EXERCISE AIM –
Reproduce every line of the listing below word for word, without changing, adding, or leaving out anything.
————
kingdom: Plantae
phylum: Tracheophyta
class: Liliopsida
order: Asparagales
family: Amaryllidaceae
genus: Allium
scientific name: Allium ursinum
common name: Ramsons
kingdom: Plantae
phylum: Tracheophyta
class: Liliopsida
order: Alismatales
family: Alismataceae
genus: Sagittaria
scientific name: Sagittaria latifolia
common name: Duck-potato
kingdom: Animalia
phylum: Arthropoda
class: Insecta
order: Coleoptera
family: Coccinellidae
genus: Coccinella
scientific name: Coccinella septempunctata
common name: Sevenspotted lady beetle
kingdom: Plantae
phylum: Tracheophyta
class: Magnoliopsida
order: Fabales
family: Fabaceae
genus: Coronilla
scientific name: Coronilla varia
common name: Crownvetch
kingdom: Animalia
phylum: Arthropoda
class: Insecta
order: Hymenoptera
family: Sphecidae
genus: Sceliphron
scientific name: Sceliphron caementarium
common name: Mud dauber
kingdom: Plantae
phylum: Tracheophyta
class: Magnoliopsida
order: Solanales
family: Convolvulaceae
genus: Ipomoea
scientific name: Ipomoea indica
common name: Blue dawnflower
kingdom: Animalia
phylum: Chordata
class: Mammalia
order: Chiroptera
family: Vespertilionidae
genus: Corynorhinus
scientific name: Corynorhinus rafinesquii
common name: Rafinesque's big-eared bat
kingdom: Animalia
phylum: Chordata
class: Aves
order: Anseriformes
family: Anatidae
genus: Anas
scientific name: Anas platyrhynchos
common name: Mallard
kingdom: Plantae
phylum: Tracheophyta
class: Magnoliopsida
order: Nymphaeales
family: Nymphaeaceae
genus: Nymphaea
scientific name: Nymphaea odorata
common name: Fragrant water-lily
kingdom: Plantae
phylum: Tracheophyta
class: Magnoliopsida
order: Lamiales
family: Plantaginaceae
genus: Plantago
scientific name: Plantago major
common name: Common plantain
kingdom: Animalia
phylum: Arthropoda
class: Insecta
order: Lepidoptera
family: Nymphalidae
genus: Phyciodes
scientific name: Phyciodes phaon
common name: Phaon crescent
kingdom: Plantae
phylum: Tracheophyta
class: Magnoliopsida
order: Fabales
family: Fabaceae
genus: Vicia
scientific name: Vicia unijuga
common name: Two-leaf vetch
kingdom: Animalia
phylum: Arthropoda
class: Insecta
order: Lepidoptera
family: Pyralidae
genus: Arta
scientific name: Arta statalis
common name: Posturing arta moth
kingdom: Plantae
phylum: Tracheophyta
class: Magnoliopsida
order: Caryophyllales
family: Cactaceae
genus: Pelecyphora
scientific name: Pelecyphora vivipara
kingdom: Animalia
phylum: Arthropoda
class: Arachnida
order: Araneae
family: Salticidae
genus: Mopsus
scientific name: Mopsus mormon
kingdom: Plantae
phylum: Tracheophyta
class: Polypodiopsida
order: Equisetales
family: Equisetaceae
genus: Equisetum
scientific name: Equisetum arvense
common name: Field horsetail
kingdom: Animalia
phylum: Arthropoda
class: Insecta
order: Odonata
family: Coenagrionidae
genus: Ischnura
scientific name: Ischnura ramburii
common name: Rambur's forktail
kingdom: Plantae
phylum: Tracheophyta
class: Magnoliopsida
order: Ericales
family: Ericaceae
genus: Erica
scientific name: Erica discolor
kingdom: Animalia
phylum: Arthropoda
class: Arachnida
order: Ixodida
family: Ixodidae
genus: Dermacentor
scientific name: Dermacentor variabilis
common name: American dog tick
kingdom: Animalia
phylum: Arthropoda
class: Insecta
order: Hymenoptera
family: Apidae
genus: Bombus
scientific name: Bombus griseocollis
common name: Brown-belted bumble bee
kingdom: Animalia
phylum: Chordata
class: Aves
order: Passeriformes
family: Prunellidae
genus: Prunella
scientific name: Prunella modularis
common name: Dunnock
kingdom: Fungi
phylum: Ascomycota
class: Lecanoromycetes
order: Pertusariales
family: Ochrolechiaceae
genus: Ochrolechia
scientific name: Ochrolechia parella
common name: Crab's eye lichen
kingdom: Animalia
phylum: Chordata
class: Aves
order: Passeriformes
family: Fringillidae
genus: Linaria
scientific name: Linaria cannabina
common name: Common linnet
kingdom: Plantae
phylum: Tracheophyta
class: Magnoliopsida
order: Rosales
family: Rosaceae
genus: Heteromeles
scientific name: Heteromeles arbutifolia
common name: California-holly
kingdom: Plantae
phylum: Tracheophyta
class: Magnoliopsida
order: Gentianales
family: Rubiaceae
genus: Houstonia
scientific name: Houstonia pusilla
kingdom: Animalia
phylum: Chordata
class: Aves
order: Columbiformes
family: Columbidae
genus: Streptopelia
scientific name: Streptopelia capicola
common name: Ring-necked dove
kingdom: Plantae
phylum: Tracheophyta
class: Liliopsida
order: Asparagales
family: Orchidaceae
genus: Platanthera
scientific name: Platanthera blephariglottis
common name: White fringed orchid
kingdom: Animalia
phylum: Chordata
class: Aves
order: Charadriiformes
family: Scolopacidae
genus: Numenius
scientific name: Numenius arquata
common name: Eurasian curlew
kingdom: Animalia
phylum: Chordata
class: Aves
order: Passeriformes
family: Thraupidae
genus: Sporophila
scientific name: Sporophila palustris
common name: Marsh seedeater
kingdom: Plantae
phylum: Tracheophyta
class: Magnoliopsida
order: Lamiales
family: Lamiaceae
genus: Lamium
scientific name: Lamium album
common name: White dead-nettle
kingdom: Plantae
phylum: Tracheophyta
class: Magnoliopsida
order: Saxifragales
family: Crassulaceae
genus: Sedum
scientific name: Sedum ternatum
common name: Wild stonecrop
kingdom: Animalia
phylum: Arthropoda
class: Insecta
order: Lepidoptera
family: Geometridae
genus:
————
EXPECTED ANSWER –
kingdom: Plantae
phylum: Tracheophyta
class: Liliopsida
order: Asparagales
family: Amaryllidaceae
genus: Allium
scientific name: Allium ursinum
common name: Ramsons
kingdom: Plantae
phylum: Tracheophyta
class: Liliopsida
order: Alismatales
family: Alismataceae
genus: Sagittaria
scientific name: Sagittaria latifolia
common name: Duck-potato
kingdom: Animalia
phylum: Arthropoda
class: Insecta
order: Coleoptera
family: Coccinellidae
genus: Coccinella
scientific name: Coccinella septempunctata
common name: Sevenspotted lady beetle
kingdom: Plantae
phylum: Tracheophyta
class: Magnoliopsida
order: Fabales
family: Fabaceae
genus: Coronilla
scientific name: Coronilla varia
common name: Crownvetch
kingdom: Animalia
phylum: Arthropoda
class: Insecta
order: Hymenoptera
family: Sphecidae
genus: Sceliphron
scientific name: Sceliphron caementarium
common name: Mud dauber
kingdom: Plantae
phylum: Tracheophyta
class: Magnoliopsida
order: Solanales
family: Convolvulaceae
genus: Ipomoea
scientific name: Ipomoea indica
common name: Blue dawnflower
kingdom: Animalia
phylum: Chordata
class: Mammalia
order: Chiroptera
family: Vespertilionidae
genus: Corynorhinus
scientific name: Corynorhinus rafinesquii
common name: Rafinesque's big-eared bat
kingdom: Animalia
phylum: Chordata
class: Aves
order: Anseriformes
family: Anatidae
genus: Anas
scientific name: Anas platyrhynchos
common name: Mallard
kingdom: Plantae
phylum: Tracheophyta
class: Magnoliopsida
order: Nymphaeales
family: Nymphaeaceae
genus: Nymphaea
scientific name: Nymphaea odorata
common name: Fragrant water-lily
kingdom: Plantae
phylum: Tracheophyta
class: Magnoliopsida
order: Lamiales
family: Plantaginaceae
genus: Plantago
scientific name: Plantago major
common name: Common plantain
kingdom: Animalia
phylum: Arthropoda
class: Insecta
order: Lepidoptera
family: Nymphalidae
genus: Phyciodes
scientific name: Phyciodes phaon
common name: Phaon crescent
kingdom: Plantae
phylum: Tracheophyta
class: Magnoliopsida
order: Fabales
family: Fabaceae
genus: Vicia
scientific name: Vicia unijuga
common name: Two-leaf vetch
kingdom: Animalia
phylum: Arthropoda
class: Insecta
order: Lepidoptera
family: Pyralidae
genus: Arta
scientific name: Arta statalis
common name: Posturing arta moth
kingdom: Plantae
phylum: Tracheophyta
class: Magnoliopsida
order: Caryophyllales
family: Cactaceae
genus: Pelecyphora
scientific name: Pelecyphora vivipara
kingdom: Animalia
phylum: Arthropoda
class: Arachnida
order: Araneae
family: Salticidae
genus: Mopsus
scientific name: Mopsus mormon
kingdom: Plantae
phylum: Tracheophyta
class: Polypodiopsida
order: Equisetales
family: Equisetaceae
genus: Equisetum
scientific name: Equisetum arvense
common name: Field horsetail
kingdom: Animalia
phylum: Arthropoda
class: Insecta
order: Odonata
family: Coenagrionidae
genus: Ischnura
scientific name: Ischnura ramburii
common name: Rambur's forktail
kingdom: Plantae
phylum: Tracheophyta
class: Magnoliopsida
order: Ericales
family: Ericaceae
genus: Erica
scientific name: Erica discolor
kingdom: Animalia
phylum: Arthropoda
class: Arachnida
order: Ixodida
family: Ixodidae
genus: Dermacentor
scientific name: Dermacentor variabilis
common name: American dog tick
kingdom: Animalia
phylum: Arthropoda
class: Insecta
order: Hymenoptera
family: Apidae
genus: Bombus
scientific name: Bombus griseocollis
common name: Brown-belted bumble bee
kingdom: Animalia
phylum: Chordata
class: Aves
order: Passeriformes
family: Prunellidae
genus: Prunella
scientific name: Prunella modularis
common name: Dunnock
kingdom: Fungi
phylum: Ascomycota
class: Lecanoromycetes
order: Pertusariales
family: Ochrolechiaceae
genus: Ochrolechia
scientific name: Ochrolechia parella
common name: Crab's eye lichen
kingdom: Animalia
phylum: Chordata
class: Aves
order: Passeriformes
family: Fringillidae
genus: Linaria
scientific name: Linaria cannabina
common name: Common linnet
kingdom: Plantae
phylum: Tracheophyta
class: Magnoliopsida
order: Rosales
family: Rosaceae
genus: Heteromeles
scientific name: Heteromeles arbutifolia
common name: California-holly
kingdom: Plantae
phylum: Tracheophyta
class: Magnoliopsida
order: Gentianales
family: Rubiaceae
genus: Houstonia
scientific name: Houstonia pusilla
kingdom: Animalia
phylum: Chordata
class: Aves
order: Columbiformes
family: Columbidae
genus: Streptopelia
scientific name: Streptopelia capicola
common name: Ring-necked dove
kingdom: Plantae
phylum: Tracheophyta
class: Liliopsida
order: Asparagales
family: Orchidaceae
genus: Platanthera
scientific name: Platanthera blephariglottis
common name: White fringed orchid
kingdom: Animalia
phylum: Chordata
class: Aves
order: Charadriiformes
family: Scolopacidae
genus: Numenius
scientific name: Numenius arquata
common name: Eurasian curlew
kingdom: Animalia
phylum: Chordata
class: Aves
order: Passeriformes
family: Thraupidae
genus: Sporophila
scientific name: Sporophila palustris
common name: Marsh seedeater
kingdom: Plantae
phylum: Tracheophyta
class: Magnoliopsida
order: Lamiales
family: Lamiaceae
genus: Lamium
scientific name: Lamium album
common name: White dead-nettle
kingdom: Plantae
phylum: Tracheophyta
class: Magnoliopsida
order: Saxifragales
family: Crassulaceae
genus: Sedum
scientific name: Sedum ternatum
common name: Wild stonecrop
kingdom: Animalia
phylum: Arthropoda
class: Insecta
order: Lepidoptera
family: Geometridae
genus:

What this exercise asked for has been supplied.